We need to revise our approach to anonymised data
Data is a complex, dynamic issue. We often like to make large buckets where we want to classify it. The Personal Data Protection Bill does this by making five broad categories, personal data, personal sensitive data, critical personal data, non-personal data, and anonymised data. While it is nice to have these classifications that help us make sense of how data operates, it is important to remember that the real world does not operate this way.
For instance, think about surnames. If you had a list of Indian surnames in a dataset, they alone would not be enough to identify people. So, you would put that dataset under the ambit of personal data. But since it is India, and context matters, surnames would be able to tell you a lot more about a person such as their caste. As a result, surnames alone might not be able to identify people, but they can go on to identify whole communities. That makes surnames more sensitive than just personal data. So you could make a case for them to be included in the personal sensitive category.
And that is the larger point here, data is dynamic, as a result of how it can be combined or used alone in varying contexts. As a result, it is not always easy to pin it down to broad buckets of categories.
This is something that is often not appreciated enough in policy making, especially in the case of anonymised or non-personal data. Before I go on, let me explain the difference between the two, as there is a tendency to use them interchangeably.

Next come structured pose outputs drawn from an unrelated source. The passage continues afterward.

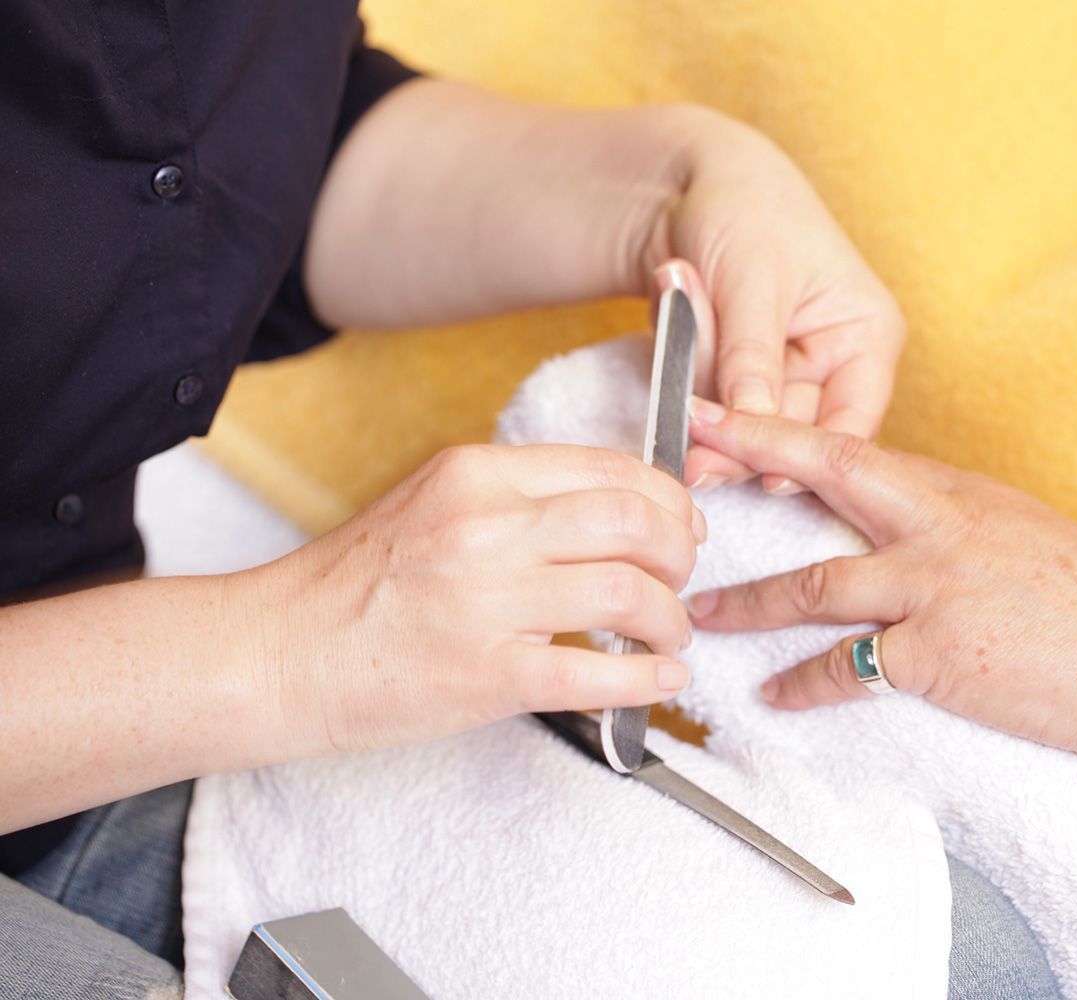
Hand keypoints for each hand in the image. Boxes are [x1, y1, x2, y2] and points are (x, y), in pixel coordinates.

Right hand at [243, 444, 703, 754]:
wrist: (274, 654)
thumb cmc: (353, 585)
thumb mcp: (433, 503)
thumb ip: (516, 497)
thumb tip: (614, 511)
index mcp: (475, 474)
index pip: (611, 468)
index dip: (669, 499)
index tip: (683, 525)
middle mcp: (485, 526)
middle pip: (635, 521)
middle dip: (681, 553)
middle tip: (682, 578)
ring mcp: (487, 601)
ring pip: (630, 593)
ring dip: (671, 617)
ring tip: (669, 632)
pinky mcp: (487, 675)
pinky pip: (598, 673)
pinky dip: (648, 678)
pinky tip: (661, 679)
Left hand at [639, 111, 905, 490]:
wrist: (685, 183)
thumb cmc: (745, 206)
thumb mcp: (755, 277)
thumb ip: (752, 354)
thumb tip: (753, 422)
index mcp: (865, 338)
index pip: (852, 422)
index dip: (813, 456)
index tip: (768, 480)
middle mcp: (831, 368)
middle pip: (791, 435)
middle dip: (736, 424)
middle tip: (686, 429)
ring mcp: (779, 379)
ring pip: (741, 425)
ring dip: (699, 380)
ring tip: (681, 284)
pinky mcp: (733, 384)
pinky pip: (706, 407)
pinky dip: (681, 371)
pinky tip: (675, 305)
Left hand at [683, 398, 1076, 769]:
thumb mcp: (1027, 544)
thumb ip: (958, 531)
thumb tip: (904, 533)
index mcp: (960, 492)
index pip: (855, 447)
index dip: (782, 428)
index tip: (727, 409)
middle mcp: (939, 526)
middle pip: (826, 477)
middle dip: (750, 457)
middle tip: (686, 451)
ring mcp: (934, 587)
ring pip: (814, 584)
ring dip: (748, 601)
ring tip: (702, 614)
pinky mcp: (936, 655)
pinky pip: (845, 669)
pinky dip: (803, 683)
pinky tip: (775, 695)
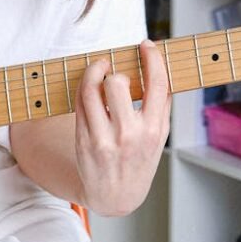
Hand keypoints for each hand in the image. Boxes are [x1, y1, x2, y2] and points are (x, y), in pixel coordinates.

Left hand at [74, 39, 170, 215]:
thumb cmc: (139, 160)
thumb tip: (158, 67)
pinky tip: (90, 87)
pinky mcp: (84, 139)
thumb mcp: (159, 137)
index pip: (157, 84)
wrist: (115, 196)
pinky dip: (84, 87)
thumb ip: (161, 105)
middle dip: (114, 71)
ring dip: (94, 72)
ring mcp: (104, 138)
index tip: (146, 45)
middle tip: (113, 72)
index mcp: (155, 129)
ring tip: (98, 70)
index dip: (152, 58)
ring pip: (92, 89)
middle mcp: (129, 134)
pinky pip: (80, 102)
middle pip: (117, 82)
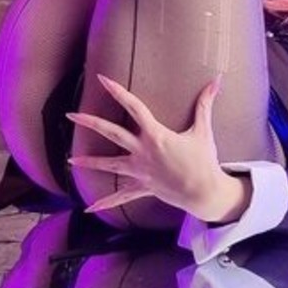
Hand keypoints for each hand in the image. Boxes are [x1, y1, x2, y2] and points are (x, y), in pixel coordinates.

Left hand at [67, 75, 247, 220]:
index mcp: (156, 135)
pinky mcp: (143, 187)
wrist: (205, 192)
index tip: (102, 79)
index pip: (133, 107)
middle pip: (111, 134)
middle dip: (90, 123)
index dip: (117, 91)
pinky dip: (105, 202)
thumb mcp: (204, 130)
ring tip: (70, 161)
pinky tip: (89, 208)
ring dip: (90, 163)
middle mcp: (143, 152)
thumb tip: (217, 80)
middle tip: (71, 115)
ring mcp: (140, 171)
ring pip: (110, 166)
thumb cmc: (204, 160)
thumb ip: (206, 104)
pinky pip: (121, 196)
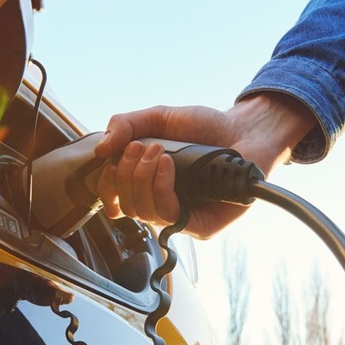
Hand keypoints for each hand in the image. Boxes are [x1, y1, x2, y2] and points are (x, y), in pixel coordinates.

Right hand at [94, 92, 316, 238]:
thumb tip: (100, 150)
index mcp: (147, 185)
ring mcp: (181, 217)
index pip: (115, 202)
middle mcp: (162, 204)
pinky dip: (161, 188)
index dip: (106, 187)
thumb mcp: (158, 118)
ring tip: (158, 152)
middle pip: (126, 207)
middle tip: (141, 147)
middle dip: (126, 174)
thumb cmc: (205, 127)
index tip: (109, 163)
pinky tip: (168, 165)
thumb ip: (126, 125)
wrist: (244, 130)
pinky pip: (169, 216)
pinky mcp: (200, 227)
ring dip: (142, 178)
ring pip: (143, 213)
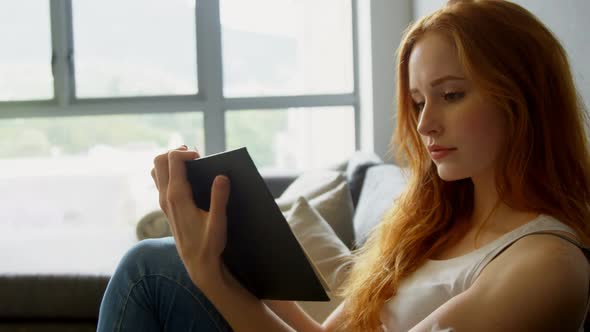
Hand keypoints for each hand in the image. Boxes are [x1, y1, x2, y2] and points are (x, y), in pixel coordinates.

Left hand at [150, 145, 230, 283]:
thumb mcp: (218, 222)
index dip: (187, 153)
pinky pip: (160, 181)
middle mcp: (166, 197)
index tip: (202, 157)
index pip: (173, 160)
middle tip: (195, 156)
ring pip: (157, 170)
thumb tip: (222, 176)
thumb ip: (219, 199)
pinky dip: (170, 172)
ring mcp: (163, 202)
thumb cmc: (209, 244)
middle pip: (159, 161)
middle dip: (176, 152)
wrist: (197, 264)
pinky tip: (187, 178)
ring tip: (191, 163)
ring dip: (170, 162)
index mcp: (177, 196)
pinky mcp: (166, 207)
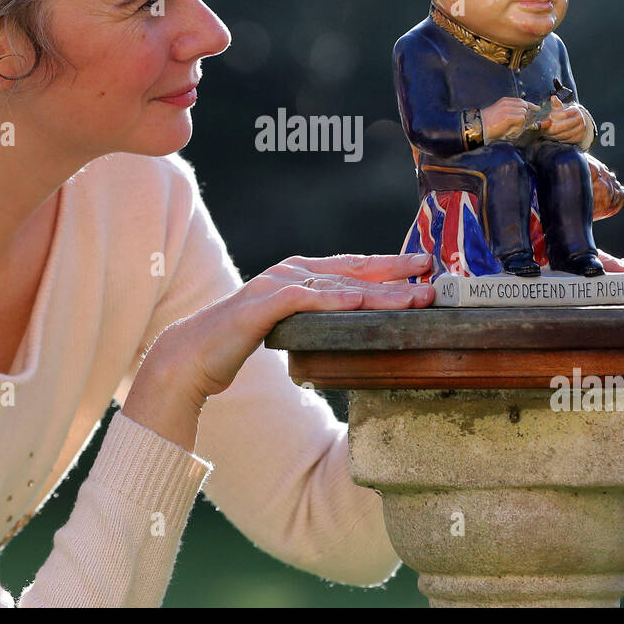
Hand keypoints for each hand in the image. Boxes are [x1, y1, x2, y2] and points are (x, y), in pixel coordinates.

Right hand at [123, 253, 435, 448]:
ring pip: (338, 285)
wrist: (190, 356)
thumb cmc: (238, 343)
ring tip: (412, 297)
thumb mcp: (289, 328)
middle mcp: (291, 272)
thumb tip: (353, 326)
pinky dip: (334, 300)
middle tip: (433, 275)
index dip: (390, 267)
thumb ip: (316, 321)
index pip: (354, 268)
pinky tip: (359, 302)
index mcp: (300, 276)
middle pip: (354, 270)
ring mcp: (276, 285)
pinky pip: (305, 299)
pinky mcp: (262, 306)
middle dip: (396, 273)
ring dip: (379, 291)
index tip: (424, 268)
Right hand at [481, 96, 534, 141]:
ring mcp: (507, 109)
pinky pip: (521, 119)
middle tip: (520, 124)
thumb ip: (511, 112)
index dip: (530, 105)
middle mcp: (507, 103)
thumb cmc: (488, 123)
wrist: (479, 127)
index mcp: (504, 101)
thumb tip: (523, 117)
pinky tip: (512, 129)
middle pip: (525, 107)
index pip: (522, 101)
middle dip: (526, 115)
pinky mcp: (507, 116)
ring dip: (522, 122)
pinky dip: (519, 125)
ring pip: (524, 113)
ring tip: (513, 128)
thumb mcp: (500, 113)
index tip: (536, 108)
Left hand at [538, 96, 588, 144]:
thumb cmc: (565, 114)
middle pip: (564, 126)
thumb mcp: (560, 108)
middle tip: (543, 129)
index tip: (545, 120)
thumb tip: (553, 98)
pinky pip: (566, 140)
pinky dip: (558, 139)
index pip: (563, 114)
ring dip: (553, 135)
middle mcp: (580, 120)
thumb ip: (556, 104)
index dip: (552, 118)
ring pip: (564, 134)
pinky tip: (553, 136)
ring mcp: (581, 129)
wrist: (576, 122)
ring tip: (546, 133)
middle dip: (551, 128)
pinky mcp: (579, 137)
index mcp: (575, 110)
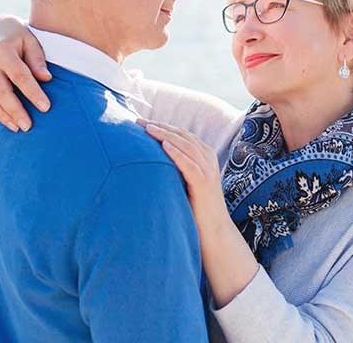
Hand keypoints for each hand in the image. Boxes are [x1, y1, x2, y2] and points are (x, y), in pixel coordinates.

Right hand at [0, 15, 51, 131]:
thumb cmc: (18, 38)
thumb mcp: (31, 41)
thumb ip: (37, 60)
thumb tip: (47, 79)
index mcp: (2, 50)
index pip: (19, 75)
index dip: (32, 92)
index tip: (46, 107)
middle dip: (15, 110)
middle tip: (29, 126)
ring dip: (2, 116)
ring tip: (18, 128)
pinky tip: (6, 121)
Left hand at [138, 120, 232, 237]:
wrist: (213, 230)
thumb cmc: (196, 207)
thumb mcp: (185, 181)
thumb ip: (175, 168)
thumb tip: (149, 159)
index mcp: (204, 156)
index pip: (182, 134)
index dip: (163, 126)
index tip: (143, 123)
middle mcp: (208, 159)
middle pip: (182, 136)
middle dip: (160, 127)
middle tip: (139, 122)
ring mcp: (208, 170)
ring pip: (186, 146)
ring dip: (166, 135)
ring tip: (148, 128)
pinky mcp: (204, 183)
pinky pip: (190, 164)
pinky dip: (177, 154)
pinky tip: (164, 146)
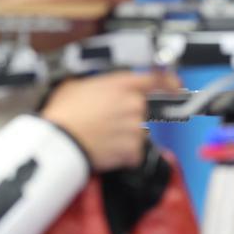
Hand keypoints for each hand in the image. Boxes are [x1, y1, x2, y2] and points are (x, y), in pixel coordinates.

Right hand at [41, 70, 180, 172]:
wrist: (58, 142)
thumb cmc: (62, 114)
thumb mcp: (74, 86)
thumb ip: (96, 84)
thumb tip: (98, 87)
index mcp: (121, 85)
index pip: (157, 79)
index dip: (170, 83)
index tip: (175, 88)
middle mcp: (134, 104)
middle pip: (143, 109)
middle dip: (128, 116)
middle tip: (107, 121)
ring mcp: (135, 128)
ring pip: (137, 132)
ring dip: (123, 136)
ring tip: (100, 137)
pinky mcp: (133, 150)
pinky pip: (133, 152)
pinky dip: (121, 154)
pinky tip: (103, 149)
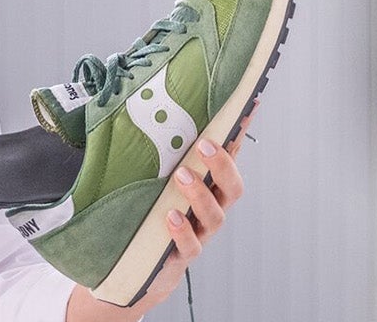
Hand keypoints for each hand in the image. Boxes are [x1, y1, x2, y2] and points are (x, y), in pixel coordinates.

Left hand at [66, 105, 258, 321]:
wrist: (132, 267)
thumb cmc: (142, 215)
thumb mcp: (146, 181)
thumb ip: (149, 153)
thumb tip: (131, 108)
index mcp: (205, 186)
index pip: (228, 158)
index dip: (238, 135)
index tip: (245, 109)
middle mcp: (208, 210)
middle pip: (232, 188)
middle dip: (223, 165)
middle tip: (204, 146)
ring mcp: (197, 234)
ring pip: (214, 216)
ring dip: (200, 193)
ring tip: (181, 176)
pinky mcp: (180, 257)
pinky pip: (190, 245)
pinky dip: (182, 231)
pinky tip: (170, 217)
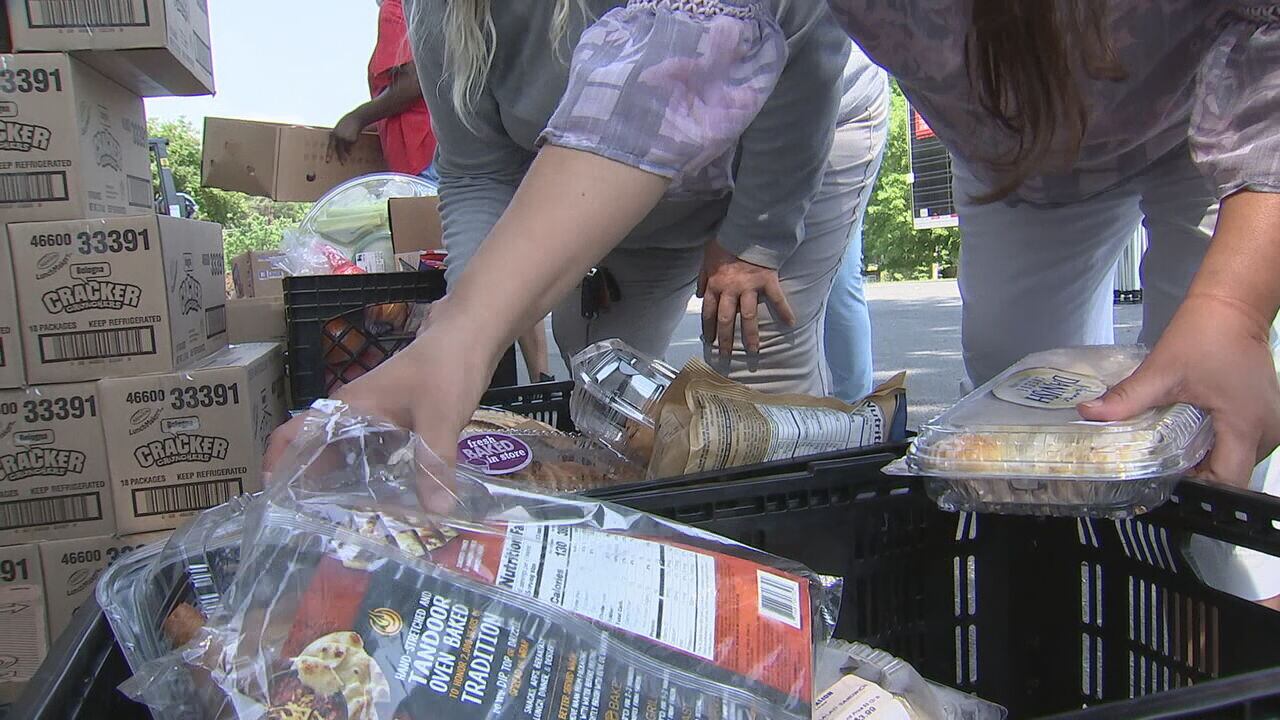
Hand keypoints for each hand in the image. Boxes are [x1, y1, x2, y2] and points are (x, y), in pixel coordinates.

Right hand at [265, 320, 494, 509]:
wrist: (469, 336)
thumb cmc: (446, 368)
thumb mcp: (439, 419)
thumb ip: (434, 465)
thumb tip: (436, 513)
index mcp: (348, 408)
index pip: (294, 434)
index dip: (277, 464)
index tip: (274, 500)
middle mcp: (353, 412)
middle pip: (316, 450)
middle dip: (309, 484)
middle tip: (311, 526)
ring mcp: (373, 414)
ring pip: (343, 451)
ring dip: (338, 479)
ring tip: (342, 520)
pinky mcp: (395, 418)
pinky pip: (370, 450)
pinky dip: (368, 472)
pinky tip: (382, 498)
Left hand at [328, 111, 365, 163]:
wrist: (355, 119)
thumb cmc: (346, 123)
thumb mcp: (339, 130)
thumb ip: (338, 138)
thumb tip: (344, 151)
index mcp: (333, 135)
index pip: (330, 146)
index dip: (329, 154)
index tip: (328, 161)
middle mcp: (338, 138)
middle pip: (339, 150)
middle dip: (341, 157)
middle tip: (343, 164)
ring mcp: (346, 139)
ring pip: (347, 148)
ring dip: (349, 148)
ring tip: (350, 138)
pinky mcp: (352, 140)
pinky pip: (352, 145)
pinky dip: (353, 142)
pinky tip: (354, 136)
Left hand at [698, 239, 795, 358]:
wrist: (746, 229)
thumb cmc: (725, 243)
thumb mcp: (706, 258)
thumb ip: (702, 277)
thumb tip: (700, 295)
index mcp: (715, 285)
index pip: (709, 312)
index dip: (709, 328)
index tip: (709, 341)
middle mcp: (730, 290)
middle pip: (727, 320)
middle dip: (725, 339)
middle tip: (725, 355)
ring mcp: (749, 287)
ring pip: (748, 316)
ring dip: (750, 335)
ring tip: (752, 351)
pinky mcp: (766, 281)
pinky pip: (776, 298)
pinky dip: (784, 310)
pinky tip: (790, 323)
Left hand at [1078, 294, 1279, 486]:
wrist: (1231, 306)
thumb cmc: (1207, 334)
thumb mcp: (1162, 371)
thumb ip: (1126, 398)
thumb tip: (1090, 413)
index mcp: (1246, 426)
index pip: (1227, 481)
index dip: (1196, 486)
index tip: (1166, 478)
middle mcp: (1266, 432)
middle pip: (1231, 474)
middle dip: (1196, 473)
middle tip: (1160, 462)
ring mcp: (1268, 424)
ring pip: (1235, 460)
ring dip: (1206, 458)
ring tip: (1171, 447)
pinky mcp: (1262, 416)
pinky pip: (1238, 443)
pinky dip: (1215, 443)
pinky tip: (1191, 430)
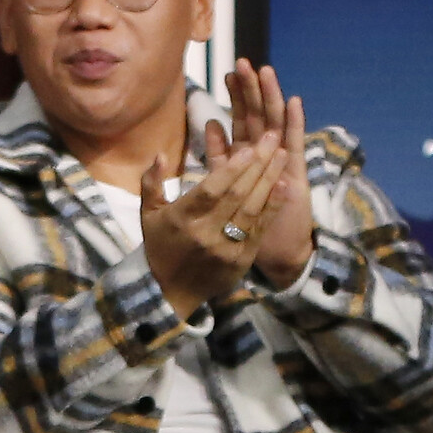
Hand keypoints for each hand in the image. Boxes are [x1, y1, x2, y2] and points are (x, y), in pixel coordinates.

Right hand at [141, 133, 285, 317]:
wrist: (171, 293)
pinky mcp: (241, 260)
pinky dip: (273, 207)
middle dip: (258, 164)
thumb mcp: (148, 215)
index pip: (212, 189)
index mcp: (183, 219)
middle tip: (272, 139)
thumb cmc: (160, 247)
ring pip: (252, 209)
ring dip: (269, 180)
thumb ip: (151, 182)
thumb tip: (160, 154)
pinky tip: (283, 186)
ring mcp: (227, 249)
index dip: (232, 168)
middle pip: (237, 195)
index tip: (250, 148)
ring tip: (282, 155)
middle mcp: (207, 234)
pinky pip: (260, 229)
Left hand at [212, 60, 312, 285]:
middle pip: (259, 116)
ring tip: (265, 72)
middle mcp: (267, 155)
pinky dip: (295, 124)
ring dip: (272, 98)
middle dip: (251, 90)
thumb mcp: (226, 186)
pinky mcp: (297, 174)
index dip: (236, 97)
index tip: (227, 74)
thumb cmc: (249, 222)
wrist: (277, 252)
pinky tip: (293, 102)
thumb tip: (211, 124)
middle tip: (243, 62)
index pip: (242, 119)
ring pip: (276, 125)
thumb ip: (219, 157)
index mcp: (249, 156)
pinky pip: (296, 145)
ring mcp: (283, 162)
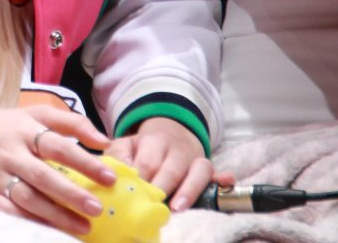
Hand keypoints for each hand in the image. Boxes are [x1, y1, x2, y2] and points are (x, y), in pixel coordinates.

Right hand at [0, 91, 114, 234]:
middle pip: (44, 175)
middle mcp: (9, 152)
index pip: (57, 145)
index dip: (85, 161)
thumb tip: (105, 141)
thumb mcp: (30, 114)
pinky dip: (28, 222)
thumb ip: (69, 122)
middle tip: (98, 208)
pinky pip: (7, 211)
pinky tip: (49, 231)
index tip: (110, 178)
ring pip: (27, 197)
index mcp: (23, 130)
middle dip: (72, 194)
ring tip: (83, 227)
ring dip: (56, 214)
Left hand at [105, 115, 226, 211]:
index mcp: (154, 141)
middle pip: (172, 168)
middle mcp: (177, 149)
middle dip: (162, 187)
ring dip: (189, 189)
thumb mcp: (126, 144)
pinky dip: (223, 180)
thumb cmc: (143, 147)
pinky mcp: (208, 168)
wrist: (170, 130)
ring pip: (198, 170)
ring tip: (177, 207)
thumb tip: (112, 175)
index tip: (134, 193)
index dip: (142, 179)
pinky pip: (218, 173)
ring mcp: (195, 158)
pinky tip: (225, 183)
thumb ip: (117, 157)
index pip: (147, 162)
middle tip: (153, 203)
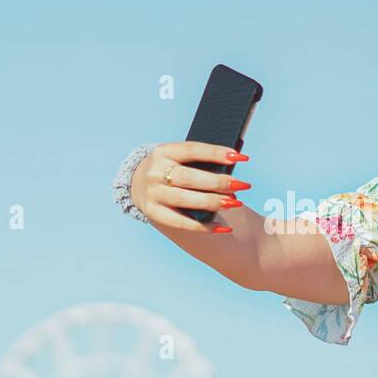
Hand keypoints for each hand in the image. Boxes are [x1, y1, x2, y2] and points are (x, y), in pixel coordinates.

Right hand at [132, 141, 249, 232]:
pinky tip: (223, 227)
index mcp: (163, 151)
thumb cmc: (168, 168)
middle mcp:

Anonymised data refers to a dataset where the immediate identifiers (such as names or phone numbers) are stripped off rest of the dataset. Nonpersonal data, on the other hand is a broader, negative term. So anything that is not personal data can technically come under this umbrella, think anything from traffic signal data to a company's growth projections for the next decade.
Not only is there a tendency to use the terms interchangeably, but there is also a false underlying belief that data, once anonymised cannot be deanonymised. The reason the assumption is false is because data is essentially like puzzle pieces. Even if it is anonymized, having enough of anonymized data can lead to deanonymization and identification of individuals or even whole communities. For instance, if a malicious hacker has access to a history of your location through Google Maps, and can combine that with a history of your payments information from your bank account (or Google Pay), s/he does not need your name to identify you.
In the Indian policy making context, there does not seem to be a realization that anonymisation can be reversed once you have enough data. The recently introduced Personal Data Protection Bill seems to be subject to this assumption.
Through Section 91, it allows “the central government to direct any data fiduciary or data processor to provide any personal data anonymised or other non-personal data to enable better targeting of delivery of services or formulation of evidencebased policies by the Central government”.
There are two major concerns here. Firstly, Section 91 gives the Government power to gather and process non-personal data. In addition, multiple other sections ensure that this power is largely unchecked. For instance, Section 35 provides the Government the power to exempt itself from the constraints of the bill. Also, Section 42 ensures that instead of being independent, the Data Protection Authority is constituted by members selected by the Government. Having this unchecked power when it comes to collecting and processing data is problematic especially it has the potential to give the Government the ability to use this data to identify minorities.
Secondly, it just does not make sense to address nonpersonal data under a personal data protection bill. Even before this version of the bill came out, there had been multiple calls to appoint a separate committee to come up with recommendations in this space. It would have then been ideal to have a different bill that looks at non-personal data. Because the subject is so vast, it does not make sense for it to be governed by a few lines in Section 91 for the foreseeable future.
So the bottom line is that anonymised data and nonpersonal data can be used to identify people. The government having unchecked powers to collect and process these kinds of data has the potential to lead to severely negative consequences. It would be better instead, to rethink the approach to non-personal and anonymised data and have a separate committee and regulation for this.